Furthermore, the sample can be passed across the binding matrix multiple times, increasing the probability of binding and enabling the processing of sample volumes larger than the volume of the pipette tip itself, the researchers noted.

In addition, in the case of fetal DNA extraction, the TruTip method has an extra step that decreases the recovery of DNA fragments larger than 600 base pairs from the sample, thus effectively enriching for smaller molecular weight DNA — in other words, the type of fragmented cell-free circulating fetal DNA often found in maternal blood samples.

In their study, the researchers compared the ability of TruTip with that of Qiagen's Circulating Nucleic Acids Kit to recover fetal DNA from maternal plasma. First, the researchers tested the ability of both technologies to process spiked samples using fragmented DNA to simulate cell-free DNA components and thus assess absolute recovery.
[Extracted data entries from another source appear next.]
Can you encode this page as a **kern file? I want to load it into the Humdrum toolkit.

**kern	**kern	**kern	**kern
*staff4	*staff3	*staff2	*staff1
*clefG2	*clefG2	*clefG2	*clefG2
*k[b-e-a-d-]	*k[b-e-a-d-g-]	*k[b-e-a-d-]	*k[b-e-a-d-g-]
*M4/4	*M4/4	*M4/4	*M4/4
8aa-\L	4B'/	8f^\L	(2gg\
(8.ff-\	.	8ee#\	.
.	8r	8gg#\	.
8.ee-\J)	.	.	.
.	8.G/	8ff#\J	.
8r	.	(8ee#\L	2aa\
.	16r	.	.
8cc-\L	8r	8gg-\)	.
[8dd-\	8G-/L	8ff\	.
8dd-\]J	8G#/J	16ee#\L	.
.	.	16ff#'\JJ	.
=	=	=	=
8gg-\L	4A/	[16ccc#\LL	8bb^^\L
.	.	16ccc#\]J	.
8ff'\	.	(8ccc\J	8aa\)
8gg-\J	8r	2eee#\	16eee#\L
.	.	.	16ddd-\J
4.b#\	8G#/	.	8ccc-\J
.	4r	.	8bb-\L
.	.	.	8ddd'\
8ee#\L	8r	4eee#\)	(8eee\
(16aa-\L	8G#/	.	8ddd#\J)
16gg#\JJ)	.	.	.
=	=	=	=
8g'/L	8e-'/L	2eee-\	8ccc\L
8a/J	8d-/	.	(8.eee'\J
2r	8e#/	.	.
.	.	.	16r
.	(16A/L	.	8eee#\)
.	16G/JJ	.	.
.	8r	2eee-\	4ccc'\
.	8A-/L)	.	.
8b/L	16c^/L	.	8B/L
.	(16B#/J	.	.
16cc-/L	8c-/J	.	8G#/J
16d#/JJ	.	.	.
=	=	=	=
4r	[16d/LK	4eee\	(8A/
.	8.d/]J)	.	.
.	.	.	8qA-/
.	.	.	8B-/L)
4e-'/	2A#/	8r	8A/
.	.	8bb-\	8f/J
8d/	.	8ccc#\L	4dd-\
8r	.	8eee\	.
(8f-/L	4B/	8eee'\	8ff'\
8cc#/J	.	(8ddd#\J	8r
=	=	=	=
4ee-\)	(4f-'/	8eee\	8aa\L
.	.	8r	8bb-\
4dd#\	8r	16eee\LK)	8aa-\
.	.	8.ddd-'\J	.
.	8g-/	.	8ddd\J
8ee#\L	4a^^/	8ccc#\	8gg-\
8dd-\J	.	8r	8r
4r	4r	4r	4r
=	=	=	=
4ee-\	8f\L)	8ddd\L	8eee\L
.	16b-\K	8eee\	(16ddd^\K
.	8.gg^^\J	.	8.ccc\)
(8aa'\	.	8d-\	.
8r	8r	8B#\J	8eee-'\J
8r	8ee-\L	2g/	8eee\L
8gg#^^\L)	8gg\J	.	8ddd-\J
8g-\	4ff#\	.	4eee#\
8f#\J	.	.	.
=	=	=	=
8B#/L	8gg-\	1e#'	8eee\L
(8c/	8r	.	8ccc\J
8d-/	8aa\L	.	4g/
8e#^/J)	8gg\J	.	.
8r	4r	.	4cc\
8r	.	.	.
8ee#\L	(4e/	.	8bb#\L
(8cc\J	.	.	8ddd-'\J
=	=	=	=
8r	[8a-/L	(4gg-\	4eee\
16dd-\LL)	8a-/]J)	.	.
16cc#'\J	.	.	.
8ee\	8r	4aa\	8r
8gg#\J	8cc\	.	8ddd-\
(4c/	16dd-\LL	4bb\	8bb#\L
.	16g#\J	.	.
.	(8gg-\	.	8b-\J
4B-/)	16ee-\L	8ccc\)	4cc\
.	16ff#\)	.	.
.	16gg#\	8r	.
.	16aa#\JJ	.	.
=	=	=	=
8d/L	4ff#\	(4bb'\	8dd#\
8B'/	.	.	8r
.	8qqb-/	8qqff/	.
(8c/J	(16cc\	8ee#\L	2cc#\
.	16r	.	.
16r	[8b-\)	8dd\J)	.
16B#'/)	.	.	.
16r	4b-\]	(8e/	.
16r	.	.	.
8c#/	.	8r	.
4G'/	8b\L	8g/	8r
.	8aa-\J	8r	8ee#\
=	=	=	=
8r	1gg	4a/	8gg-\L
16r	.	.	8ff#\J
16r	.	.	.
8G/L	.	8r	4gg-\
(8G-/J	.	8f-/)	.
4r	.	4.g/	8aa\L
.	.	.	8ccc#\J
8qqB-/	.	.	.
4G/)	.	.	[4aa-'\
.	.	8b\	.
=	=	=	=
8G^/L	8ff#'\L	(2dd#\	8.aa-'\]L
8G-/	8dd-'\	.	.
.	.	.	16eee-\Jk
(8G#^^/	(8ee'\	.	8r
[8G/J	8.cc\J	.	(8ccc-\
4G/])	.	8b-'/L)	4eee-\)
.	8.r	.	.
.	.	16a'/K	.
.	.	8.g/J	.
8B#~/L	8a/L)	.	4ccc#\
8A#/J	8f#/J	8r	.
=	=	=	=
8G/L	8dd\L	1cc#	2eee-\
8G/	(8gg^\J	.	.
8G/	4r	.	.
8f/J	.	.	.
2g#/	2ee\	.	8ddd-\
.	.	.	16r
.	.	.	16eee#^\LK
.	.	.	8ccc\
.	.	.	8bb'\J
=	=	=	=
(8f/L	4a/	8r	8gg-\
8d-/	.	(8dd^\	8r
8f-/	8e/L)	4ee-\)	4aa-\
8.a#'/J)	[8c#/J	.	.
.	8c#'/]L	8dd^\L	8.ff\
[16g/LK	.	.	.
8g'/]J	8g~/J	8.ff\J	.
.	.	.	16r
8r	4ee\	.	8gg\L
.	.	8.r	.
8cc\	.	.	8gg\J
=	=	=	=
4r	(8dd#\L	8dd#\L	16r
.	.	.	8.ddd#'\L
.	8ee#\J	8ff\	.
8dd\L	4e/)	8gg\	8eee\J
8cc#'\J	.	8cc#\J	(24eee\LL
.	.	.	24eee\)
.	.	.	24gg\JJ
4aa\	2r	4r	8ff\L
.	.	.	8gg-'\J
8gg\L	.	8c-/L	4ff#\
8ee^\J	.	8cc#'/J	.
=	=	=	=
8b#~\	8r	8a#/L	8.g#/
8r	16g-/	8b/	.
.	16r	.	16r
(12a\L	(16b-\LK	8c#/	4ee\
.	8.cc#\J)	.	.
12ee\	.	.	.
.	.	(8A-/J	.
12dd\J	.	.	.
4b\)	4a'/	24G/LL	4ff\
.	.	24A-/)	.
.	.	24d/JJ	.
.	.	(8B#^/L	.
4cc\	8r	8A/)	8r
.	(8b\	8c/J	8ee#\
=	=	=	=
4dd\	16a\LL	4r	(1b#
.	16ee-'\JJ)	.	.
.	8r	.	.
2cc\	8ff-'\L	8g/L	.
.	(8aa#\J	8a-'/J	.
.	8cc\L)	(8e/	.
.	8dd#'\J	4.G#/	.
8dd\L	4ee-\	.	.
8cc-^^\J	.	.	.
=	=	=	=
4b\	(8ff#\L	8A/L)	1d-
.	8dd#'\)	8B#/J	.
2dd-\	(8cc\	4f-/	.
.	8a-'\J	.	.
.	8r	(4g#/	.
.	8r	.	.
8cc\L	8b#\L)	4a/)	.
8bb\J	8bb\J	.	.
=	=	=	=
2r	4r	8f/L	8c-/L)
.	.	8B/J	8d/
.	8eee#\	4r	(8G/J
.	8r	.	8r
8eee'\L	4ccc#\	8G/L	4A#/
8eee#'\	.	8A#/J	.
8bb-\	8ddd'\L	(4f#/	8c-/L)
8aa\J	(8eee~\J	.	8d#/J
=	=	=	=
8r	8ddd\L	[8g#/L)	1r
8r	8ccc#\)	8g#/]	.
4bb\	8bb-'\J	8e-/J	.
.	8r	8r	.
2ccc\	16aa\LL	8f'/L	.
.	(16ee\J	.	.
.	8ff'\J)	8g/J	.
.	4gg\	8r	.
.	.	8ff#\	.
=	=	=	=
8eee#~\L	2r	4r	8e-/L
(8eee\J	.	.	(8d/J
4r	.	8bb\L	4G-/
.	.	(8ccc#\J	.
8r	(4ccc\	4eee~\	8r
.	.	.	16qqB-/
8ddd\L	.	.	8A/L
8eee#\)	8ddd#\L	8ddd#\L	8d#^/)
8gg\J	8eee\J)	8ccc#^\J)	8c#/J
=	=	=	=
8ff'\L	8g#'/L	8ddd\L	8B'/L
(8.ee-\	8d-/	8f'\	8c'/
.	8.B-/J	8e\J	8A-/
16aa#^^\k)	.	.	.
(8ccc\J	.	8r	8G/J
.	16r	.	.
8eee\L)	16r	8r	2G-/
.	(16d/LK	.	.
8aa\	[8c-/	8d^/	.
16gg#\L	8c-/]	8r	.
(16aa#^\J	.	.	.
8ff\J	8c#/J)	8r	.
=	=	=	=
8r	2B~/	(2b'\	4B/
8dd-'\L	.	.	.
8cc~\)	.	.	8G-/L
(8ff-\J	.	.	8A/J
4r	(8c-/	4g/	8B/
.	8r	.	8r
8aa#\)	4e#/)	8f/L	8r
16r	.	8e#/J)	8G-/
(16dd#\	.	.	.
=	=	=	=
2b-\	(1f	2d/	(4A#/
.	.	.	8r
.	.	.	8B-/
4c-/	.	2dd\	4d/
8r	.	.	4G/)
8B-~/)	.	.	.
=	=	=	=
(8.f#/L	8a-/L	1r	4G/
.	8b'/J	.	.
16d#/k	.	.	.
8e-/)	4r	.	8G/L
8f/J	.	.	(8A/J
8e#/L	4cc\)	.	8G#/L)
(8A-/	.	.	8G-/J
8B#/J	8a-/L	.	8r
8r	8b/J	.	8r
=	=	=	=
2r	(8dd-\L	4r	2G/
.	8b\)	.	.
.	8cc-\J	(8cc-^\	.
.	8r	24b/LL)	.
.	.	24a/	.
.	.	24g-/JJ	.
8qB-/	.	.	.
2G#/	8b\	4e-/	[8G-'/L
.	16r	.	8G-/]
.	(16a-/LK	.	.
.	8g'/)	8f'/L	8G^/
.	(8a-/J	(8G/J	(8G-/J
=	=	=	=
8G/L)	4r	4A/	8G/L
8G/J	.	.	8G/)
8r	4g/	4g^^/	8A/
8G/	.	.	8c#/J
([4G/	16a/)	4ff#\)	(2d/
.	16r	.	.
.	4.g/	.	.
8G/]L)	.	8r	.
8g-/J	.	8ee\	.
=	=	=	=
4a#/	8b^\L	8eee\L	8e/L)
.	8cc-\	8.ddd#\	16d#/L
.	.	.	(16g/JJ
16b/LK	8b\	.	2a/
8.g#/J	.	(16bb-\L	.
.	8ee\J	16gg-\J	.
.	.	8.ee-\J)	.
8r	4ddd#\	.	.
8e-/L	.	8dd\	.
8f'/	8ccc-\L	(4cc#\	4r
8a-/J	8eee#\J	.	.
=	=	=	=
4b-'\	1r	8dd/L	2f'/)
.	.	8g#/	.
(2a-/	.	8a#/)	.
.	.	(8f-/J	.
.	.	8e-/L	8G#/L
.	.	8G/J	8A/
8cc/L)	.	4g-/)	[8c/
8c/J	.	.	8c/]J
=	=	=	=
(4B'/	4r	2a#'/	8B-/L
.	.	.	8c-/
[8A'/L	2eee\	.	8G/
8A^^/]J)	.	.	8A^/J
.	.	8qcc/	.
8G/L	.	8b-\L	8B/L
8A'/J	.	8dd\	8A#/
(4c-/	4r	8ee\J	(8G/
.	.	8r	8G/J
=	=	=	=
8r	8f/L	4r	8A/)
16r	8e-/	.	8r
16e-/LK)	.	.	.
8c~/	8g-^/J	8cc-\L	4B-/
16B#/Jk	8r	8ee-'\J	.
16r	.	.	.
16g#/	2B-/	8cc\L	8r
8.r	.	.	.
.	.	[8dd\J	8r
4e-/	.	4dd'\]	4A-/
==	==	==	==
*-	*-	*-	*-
Holmberg and colleagues found that both the TruTip and Qiagen methods were able to efficiently isolate DNA over a range of fetal DNA in a background of female DNA similar to the concentrations found in early gestation. They also observed that TruTip resulted in a higher percentage of fetal DNA than the Qiagen kit in all but two of the 50 samples tested in this first experiment.

Next, the scientists compared the performance of the methods using 19 blinded clinical samples with previously unknown amounts of fetal and maternal DNA, and using whole blood samples that had been incubated up to 48 hours prior to plasma processing, which has been shown to result in increases in maternal DNA due to lysis of maternal leukocytes in the sample.

Here, too, the TruTip method consistently isolated a higher percentage of fetal DNA. Finally, the researchers showed that the extraction product eluents were amenable to both downstream qPCR and droplet digital PCR detection, demonstrating that the TruTip method could be used as a sample prep method in front of various downstream detection methods.

Holmberg said that the group has also demonstrated that the TruTip method works for enriching cell-free fetal DNA from maternal DNA for downstream detection using next-generation sequencing, although the group did not publish data from these experiments in the PLoS One paper.

"It's really widely applicable to whatever downstream detection method you want to use," Holmberg said.

The field of NIPD is relatively new to Akonni, which developed TruTip as a sample prep technology to be used with its own nucleic acid detection platforms, such as its TruDrop gel droplet-based PCR microarray biochip (PCR Insider 3/15/2012, 9/30/2010, and 7/29/2010).

"But in the process of developing the technology, we've found that it's really applicable to any back-end detection technology," Holmberg said. "So it's kind of spun off from there into its own entity. We've seen a need and had people calling about the TruTip technology and asking us if we had a solution to this application [of NIPD]."

One of those early collaborators was Novartis Vaccines and Diagnostics, which up until 2012 had been working with Fluidigm and possibly other technology vendors to develop PCR- or digital PCR-based non-invasive prenatal diagnostics.

However, in May 2012 Fluidigm disclosed that this partnership had dissolved (PCR Insider, 5/10/2012). A Novartis spokesperson this week told PCR Insider that the company is no longer active in the area of NIPD.

Holmberg said that Akonni is "agnostic" right now in terms of pairing the TruTip technology with various NIPD analysis methods, and said that the company is working with "a lot of different collaborators" in this area.

"Sequencing is a main platform that people are pursuing," she said. "Everyone has their own tweak on how they are doing their sequencing for NIPD."